## [STATED TASK]
Pick out and copy each line in the records below that contains the word "reading". Case counts.

───── RECORDS FOR PROCESSING ─────

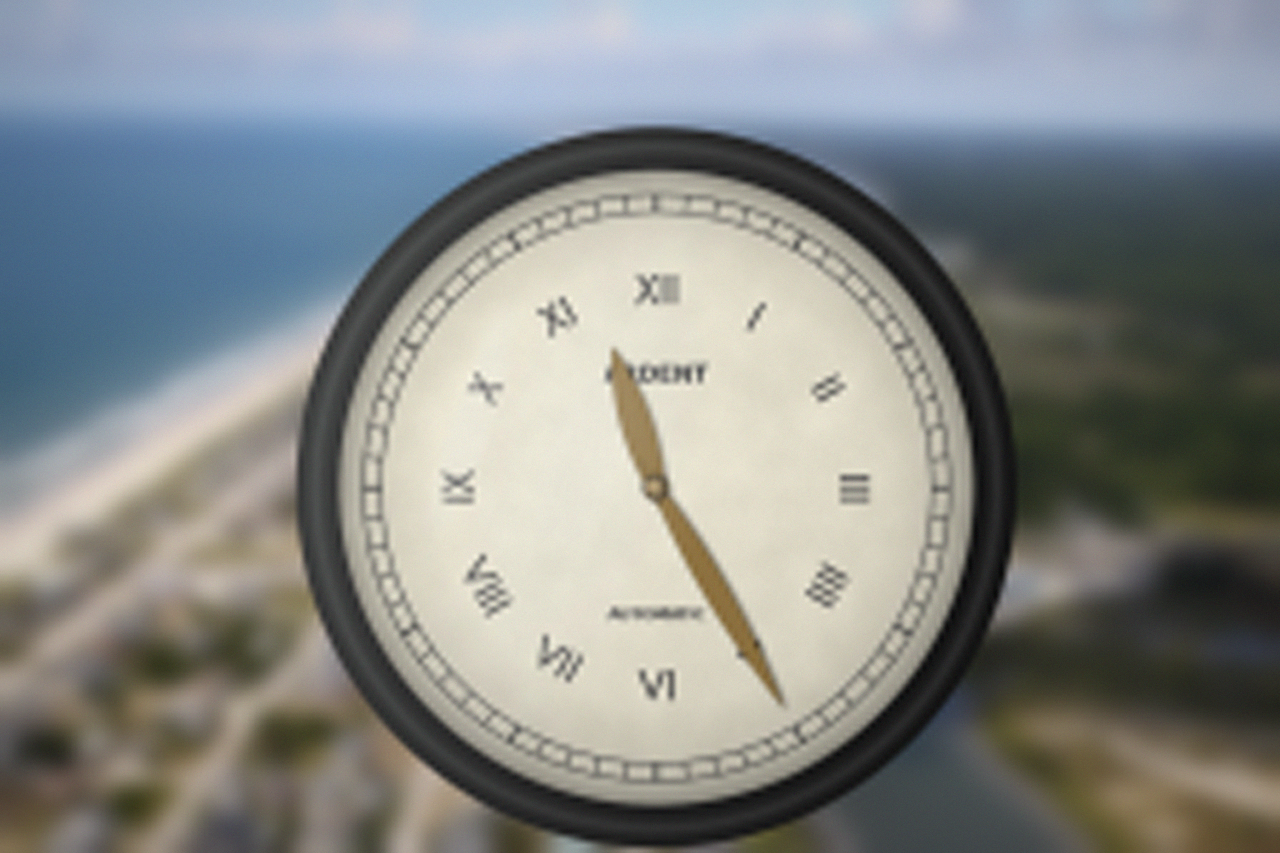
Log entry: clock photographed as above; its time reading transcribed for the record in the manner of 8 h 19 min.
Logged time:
11 h 25 min
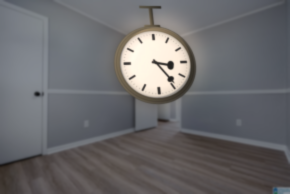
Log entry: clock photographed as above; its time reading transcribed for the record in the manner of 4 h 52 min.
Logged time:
3 h 24 min
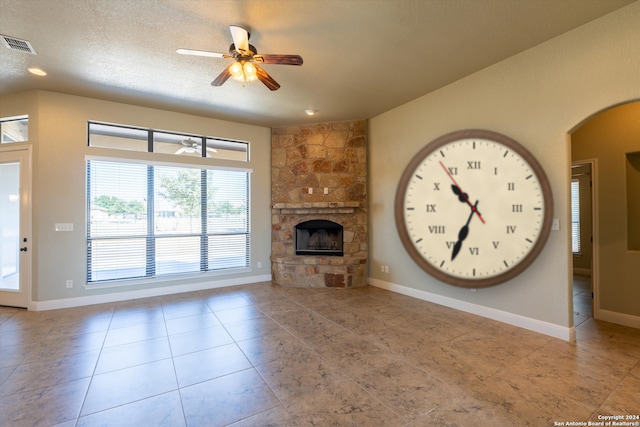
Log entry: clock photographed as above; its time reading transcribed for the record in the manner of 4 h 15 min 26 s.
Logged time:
10 h 33 min 54 s
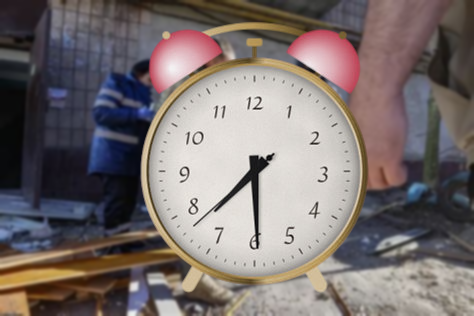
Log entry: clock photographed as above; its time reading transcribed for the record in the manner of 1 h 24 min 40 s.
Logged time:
7 h 29 min 38 s
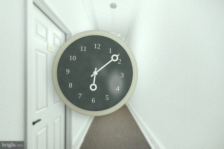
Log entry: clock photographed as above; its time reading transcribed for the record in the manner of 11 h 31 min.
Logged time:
6 h 08 min
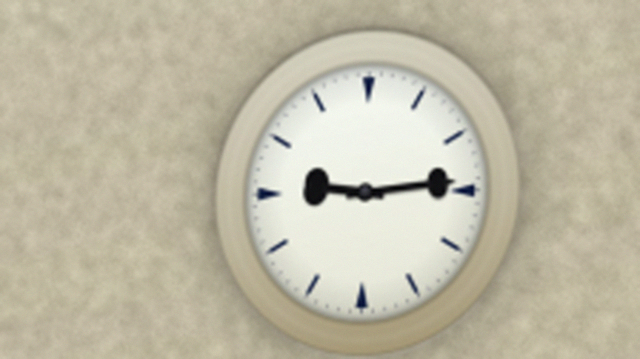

─────

## [TASK OUTPUT]
Log entry: clock photographed as above; its time reading transcribed for the record in the manner of 8 h 19 min.
Log entry: clock photographed as above; its time reading transcribed for the record in the manner of 4 h 52 min.
Log entry: clock photographed as above; its time reading transcribed for the record in the manner of 4 h 15 min 26 s.
Log entry: clock photographed as above; its time reading transcribed for the record in the manner of 1 h 24 min 40 s.
Log entry: clock photographed as above; its time reading transcribed for the record in the manner of 11 h 31 min.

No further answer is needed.